Skylar Grey on Redefining Success at 30: ‘I Thought Happiness Meant Having Grammys'

Skylar Grey, née Holly Brook Hafermann, has performed at the Grammy Awards with Dr. Dre and Eminem and garnered multiple Grammy nominations, including one for Song of the Year for Eminem and Rihanna’s “Love the Way You Lie.” She has collaborated with Nicki Minaj, Diddy, X Ambassadors, Marilyn Manson, and more. By all measures of music industry success, the singer-songwriter has enjoyed a bountiful career since releasing her debut album as Grey with 2013’s Don’t Look Down. However, Grey has realized that her definition of success has changed.

“I thought happiness would be being successful in music and having Grammys, stuff like that,” she tells Yahoo Music. “But as I got more successful, I noticed that those moments I thought would make me happy were so fleeting. It would be one day of being really high on top of the world, and then the next dealing with some kind of form of rejection in the industry and being sad again. So I realized I couldn’t base my happiness on my career. I needed to learn how to enjoy the moment more.”

On her new album Natural Causes, out Sept. 23, Grey places a higher premium on having fun. “Maybe it’s turning 30, but I just feel like life’s too short to not have fun — especially since music, to me, is supposed to be fun all the time,” she says. “With this album I basically just wanted to make a bunch of music that I absolutely loved, and I don’t really care what anybody thinks.”

Grey cites the song “Straight Shooter” as a perfect example. “[It] doesn’t necessarily fit the rest of the album, but I love performing it so much, I loved creating it, it’s a really fun song for me.” Another one she enjoys is “Picture Perfect.” “That one, to me, is probably my favorite song on the album, because it’s the first time I really feel like I accomplished a sound that I was striving for for a long time. And that’s that hip-hop drum beat with this almost Bon Iver vocal layering kind of thing. Plus I’m rapping on that one a little bit, which I like doing too.”

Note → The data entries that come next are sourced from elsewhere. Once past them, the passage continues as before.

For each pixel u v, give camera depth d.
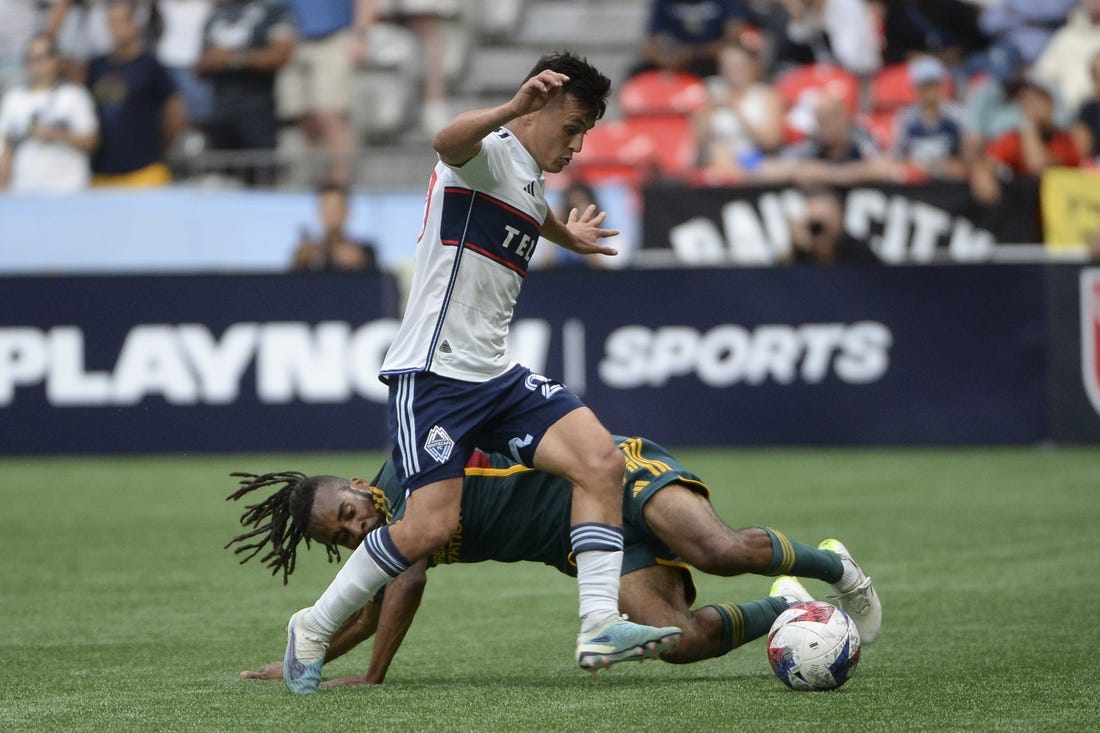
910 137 50.41
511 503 17.14
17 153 50.72
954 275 42.91
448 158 15.35
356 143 55.09
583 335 43.34
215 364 43.59
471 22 62.16
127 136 50.91
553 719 14.03
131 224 46.59
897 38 55.19
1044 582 23.55
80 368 43.78
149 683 16.59
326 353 43.41
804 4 54.62
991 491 34.62
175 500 35.19
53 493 36.53
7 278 43.81
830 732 13.34
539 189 16.11
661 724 13.73
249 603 22.89
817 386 43.22
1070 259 42.75
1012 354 42.84
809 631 15.25
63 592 23.92
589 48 63.22
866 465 39.84
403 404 15.80
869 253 45.38
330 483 16.70
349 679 16.58
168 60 54.56
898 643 18.70
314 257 46.06
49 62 51.16
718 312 43.28
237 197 46.59
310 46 53.44
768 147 50.88
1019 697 14.97
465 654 18.72
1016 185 45.31
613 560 15.43
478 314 15.84
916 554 26.67
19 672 17.42
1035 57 55.47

Yes, after years of being the featured vocalist on hip-hop tracks, Grey has unleashed her own talent for rapping. It started on the track “Wreak Havoc,” from the Suicide Squad film. Originally that was not intended to be her vocals, but that was what the fates intended. “It’s my first rap song I ever released, and I wrote that ‘cause I thought some rapper would come in and replace my rap,” she says. “So my rap was just a placeholder, and they ended up keeping it and liking it. So it was just like, ‘OK, I guess I’m putting out a rap song now.’”

Grey has had some of the best teachers of all time in rapping working with Dr. Dre and Eminem. The latter produced the single “Come Up for Air.” Though “Em,” as occasionally she calls him, is a friend, she doesn’t lose the sense of wonder whenever she gets to be in the studio with the rap icon. “Any time I get to work with him or whatever, I kind of have to pinch myself and I’m not over the fact I’m working with one of my idols,” she says. “It still blows my mind.”

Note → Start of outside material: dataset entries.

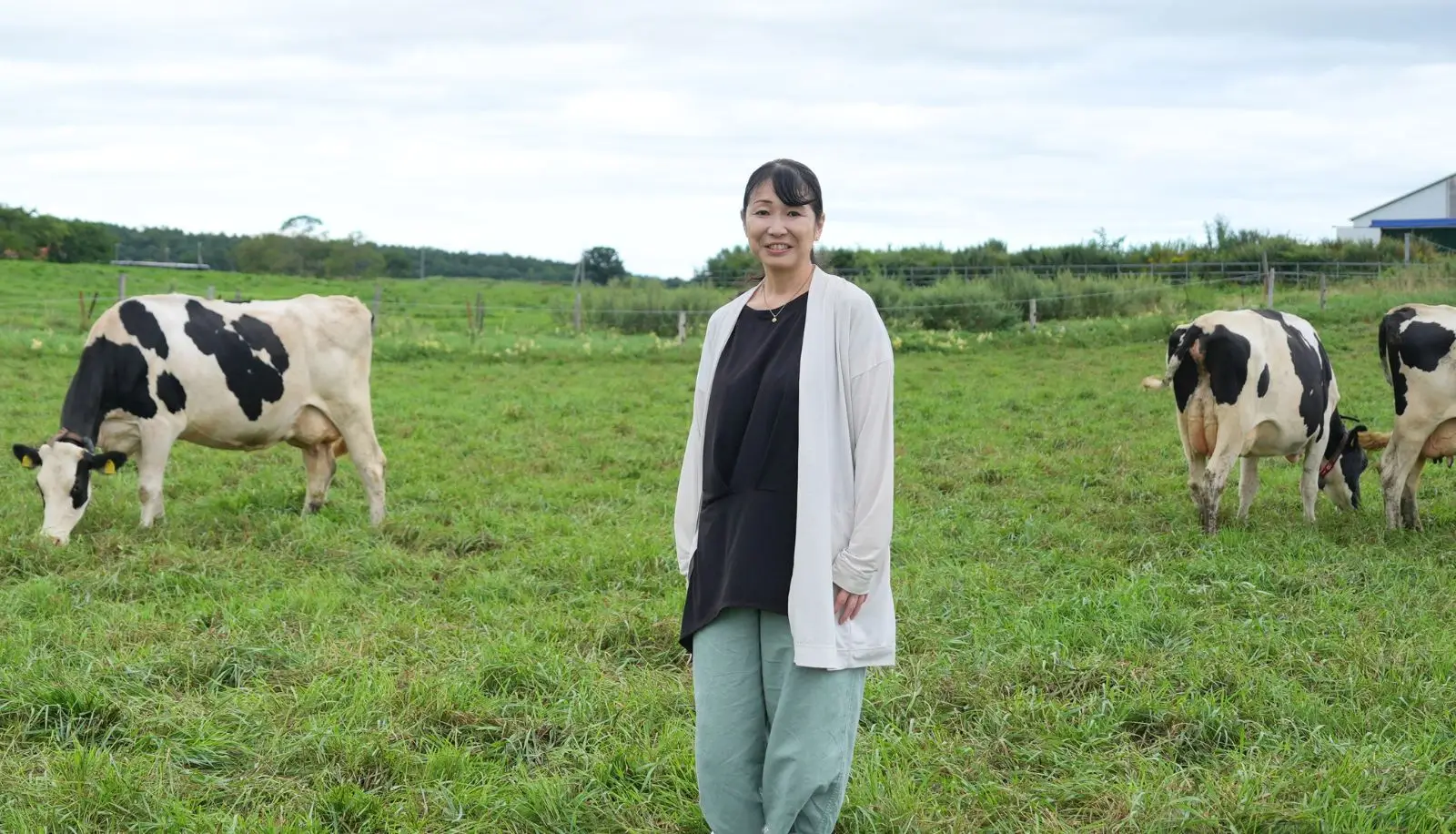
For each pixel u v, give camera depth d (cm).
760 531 314
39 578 644
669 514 879
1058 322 2461
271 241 6562
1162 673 504
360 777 408
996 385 1702
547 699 485
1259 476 992
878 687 491
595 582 677
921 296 2639
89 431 784
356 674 499
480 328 2475
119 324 793
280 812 378
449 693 471
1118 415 1405
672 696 482
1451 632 570
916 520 839
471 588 654
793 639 308
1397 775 405
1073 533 802
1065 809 396
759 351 323
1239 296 2583
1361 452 924
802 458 311
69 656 512
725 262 3922
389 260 7281
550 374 1898
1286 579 667
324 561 716
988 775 414
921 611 609
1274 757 424
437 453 1155
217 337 816
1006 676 505
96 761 399
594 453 1153
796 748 312
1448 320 817
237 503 885
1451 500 952
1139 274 3112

There is one rap artist Grey has not collaborated with yet that tops her wish list: “I would love to work with Kendrick Lamar though, he’s my number-one dream collaboration for sure.”

Lamar and Grey’s two other favorite artists, Bon Iver and Radiohead, have definitely influenced her own writing on Natural Causes. “My favorite albums to listen to as a music fan are not full of singles, so that’s not really my style of artistry,” she says. “So I would prefer to put out a new album every one or two years, get that thought out and move on to the next evolution.”

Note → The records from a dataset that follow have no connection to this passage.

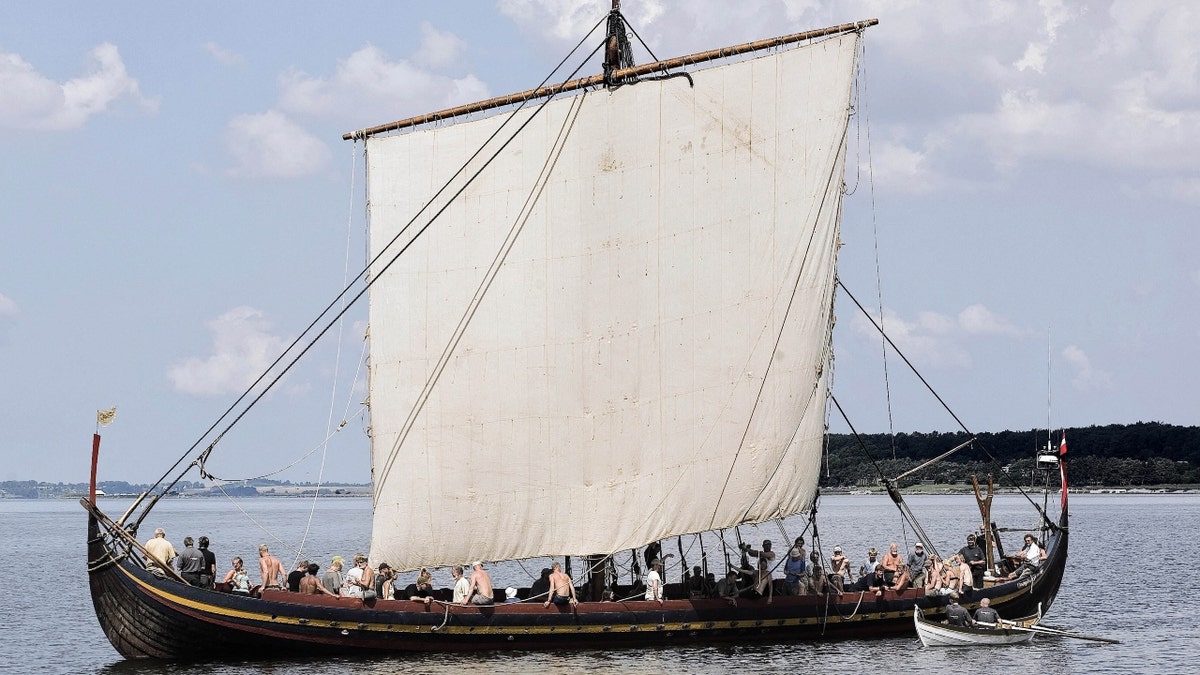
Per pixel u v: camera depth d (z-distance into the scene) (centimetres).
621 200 5953
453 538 5978
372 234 6116
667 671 5291
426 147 6103
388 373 6050
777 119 5931
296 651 5441
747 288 5919
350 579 5822
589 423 5938
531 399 5956
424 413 6009
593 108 5975
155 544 5459
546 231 5984
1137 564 11512
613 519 5925
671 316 5938
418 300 6044
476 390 5978
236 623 5334
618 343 5941
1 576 11256
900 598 6197
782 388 5916
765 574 5931
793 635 5984
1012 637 6225
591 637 5706
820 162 5925
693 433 5916
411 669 5272
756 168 5928
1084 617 7569
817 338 5941
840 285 6306
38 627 7406
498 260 6003
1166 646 6303
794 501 5956
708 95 5950
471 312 6000
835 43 5916
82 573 11650
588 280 5953
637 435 5925
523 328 5975
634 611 5731
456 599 5694
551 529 5944
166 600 5284
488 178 6031
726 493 5903
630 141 5962
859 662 5594
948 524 18825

This evolution finds Grey concentrating lyrically on getting back to nature. “It’s definitely got a dark tone to it, I think it’s darker than the last album,” she says of the new record. “You can definitely hear my nature influences, which is why I called it Natural Causes. Right off the bat, Natural Causes sounds like a kind of morbid thing to call an album. But that covered the dark side of the album, the way it sounds. There are quite a few death references on the album as well. But the play on words there is everything is caused by nature and so a lot of my songwriting is influenced by the nature around me in Utah [where Grey currently resides].”

The lyrics are also her way of understanding her life. “My lyrics are me psychoanalyzing my own emotions so that I can basically explain to myself what I’m feeling and understand what I’m feeling,” she says. “So, pretty much all the lyrics on my album are a result of me analyzing my emotions and using nature as a sounding board. I compare myself to the wild life around me and how they’re so casual about birth and death and everything in nature just happens and the cycle keeps going. And for some reason humans tend to make everything such a big deal and we get so stressed out.”